There is nothing called ‘real money gaming’, it’s gambling: Vishal Gondal

There is nothing called ‘real money gaming’, it’s gambling: Vishal Gondal
Vishal Gondal  |  Photo Credit: GOQii

A gamer at heart, Vishal Gondal could not stay away from the world of game development longer than necessary. The founder of fitness technology company GOQii sold his game development and publishing company Indiagames to Disney in 2013 and as soon as his non-compete agreement was over, he jumped back on bandwagon with the nCore Games investment.

nCore Games recently launched FAU-G, which was touted to replace the banned Chinese battle royale game PUBG

In an interview with TechCircle, Gondal spoke about why that assumption was unfair, sharing his views on game monetisation, as well as regulation of the ‘real money gaming’ and fantasy sports genre in India.


“Gaming is not binary like ecommerce or cab hailing where you go to one or the other. An average gamer will play multiple games. People have this concept in mind that we are going to replace something but we are not,” Gondal told TechCircle, adding that FAU-G is the first of its kind in India.

Edited excerpts:

How deep is your engagement with nCore Games?


I don’t have an operating role in nCore Games. The development is led by founder Dayanidhi MG and the team in Bengaluru. I am more involved in the creatives, marketing and product design.

After my last exit, I had a five-year non-compete agreement with Disney, which got over in 2018. In 2019, I got together with the nCore Games team. And that time, I was clear that I was already running GOQii as a CEO, which took more than 100% of my time. So, this was more about mentoring and guiding another team. It is more of a strategic adviser role.

People expected FAU-G to be a PUBG alternative.  


We never said that we’re a PUBG competitor. PUBG is just shooting -- it doesn’t have a storyline. An average Indian doesn’t connect with any theme of PUBG, although it is a great game.

There was no Indian alternative in this space.

The idea behind FAU-G was not to just create an action game -- it was also about telling people the story of our soldiers and making them aware of the sacrifices made for the country. 


From a game design and game development perspective, we know we can’t create a game overnight to compete with one that has been in development for several years. This is especially true when it comes to multiplayer games that involve so many complexities. We didn’t want to launch it on day one, as we expected huge traffic and didn’t want it to crash. FAU-G is going to get better and better.
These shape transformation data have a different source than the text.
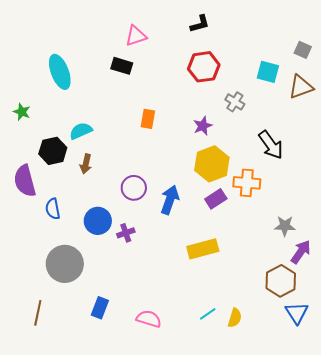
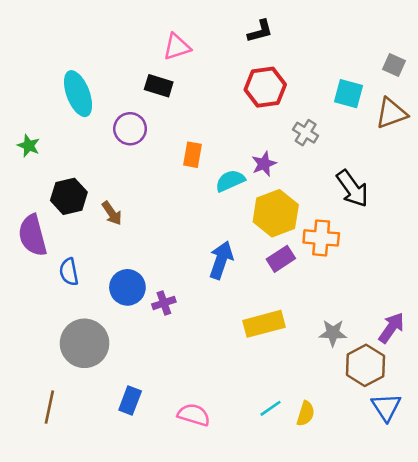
cyan semicircle: (81, 131) -> (230, 181), moved
brown arrow: (86, 164) -> (112, 213), turned -48
purple circle: (134, 188) -> (130, 129), moved
gray star: (285, 226) -> (333, 333), moved

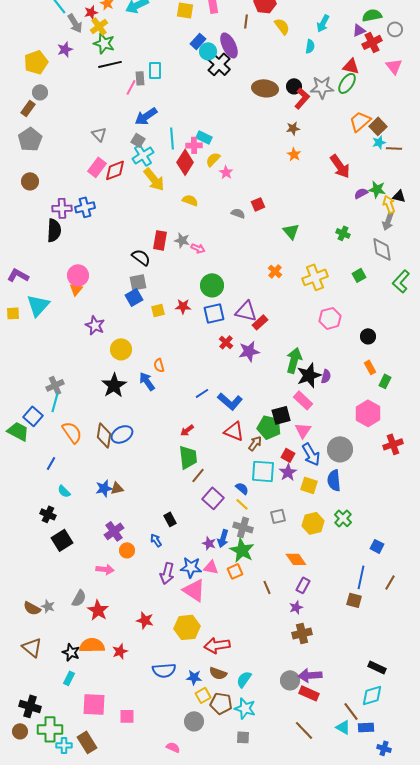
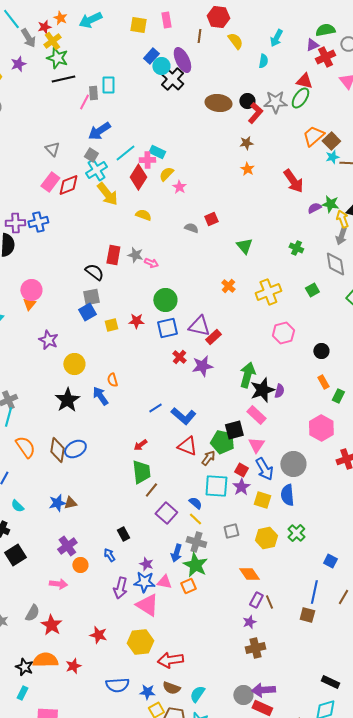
cyan line: (172, 138) -> (125, 153), turned 55
purple star: (209, 543) -> (146, 564), moved
brown line: (267, 587) -> (269, 602), moved

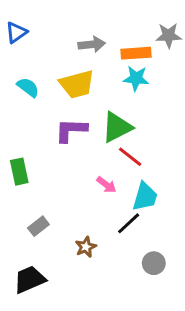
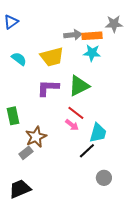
gray arrow: (92, 44) -> (73, 35), moved
red line: (130, 157) -> (76, 113), moved
brown star: (86, 247) -> (36, 137), moved, size x1.5

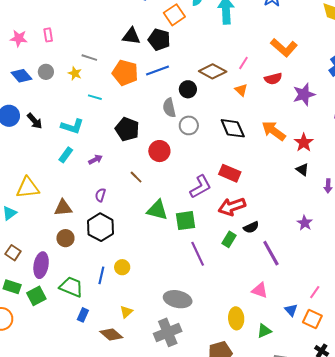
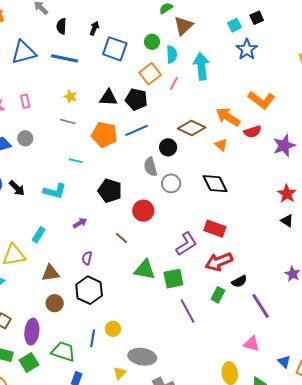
pink line: (243, 63) -> (174, 83), moved
yellow star: (75, 73) -> (70, 97), moved
orange arrow: (274, 131) -> (228, 117), moved
cyan rectangle: (66, 155) -> (39, 235), moved
gray ellipse: (178, 299) -> (142, 357), moved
Why does the game lack shooting elements despite user preference? 

We wanted to show how the war at Galwan Valley played out between India and our neighbours. This is why the weapons on the game are unique -- clubs, sticks and rods.


Let’s put it this way -- we were inspired by the real events. We’re not saying that the storyline is accurate, because that involves a lot more permissions. So FAU-G is Fearless and United Guards, which is a unit of its own. Given that it is an active war right now, we didn’t want to go into that.

It is unfortunate that outside of Ludo, the only top Indian games we talk about are Rummy and Teen Patti. I am sure we can make better games than that. But this whole thing of real money gaming, which is actually gambling, has spoiled the game development scene in India because all major investors are going after gambling. All the other game categories are dominated by Chinese, American and Korean players. 

In the past five years, not a single game development company has invested in Indian IP. 


What are your thoughts on regulation around real-money gaming and fantasy sports in India?

There is nothing called real money gaming. It is a made-up word in India. It doesn’t exist anywhere else. It is gambling. Gambling needs to be treated the way gambling is treated worldwide. The US has its own laws to deal with gambling, as does Singapore. All I am saying is that these activities happen in India under the garb of gaming. 

I have been in esports since 2002, having launched World Cyber Games in India. But the minute you talk about fantasy gaming, I see it as horse racing -- you’re going to bet on something based on an outcome in the real world. 

In case of esport, you play the sport yourself, but you can’t say that I am just sitting at home and there are other people playing and I am betting on their result. That is not esport.

Going ahead, what updates can we see on FAU-G? How do you plan on monetising it?

We will introduce esports with FAU-G as well. We will introduce player vs player (PVP) and we will build a community with it. This is a medium to long term plan.

Ads are not going to be the dominant form of monetisation for us. There will be ads but we will not be making money from it. Even now, there is one spot where you see an ad to get some currency. There are other interesting ways for monetisation -- we have launched it as an Easter egg. It is called Ice Spice (in-game store for FAU-G merchandise). We will make it more prominent. We believe that there is a big market for people to buy merchandise -- that will be our means of monetisation.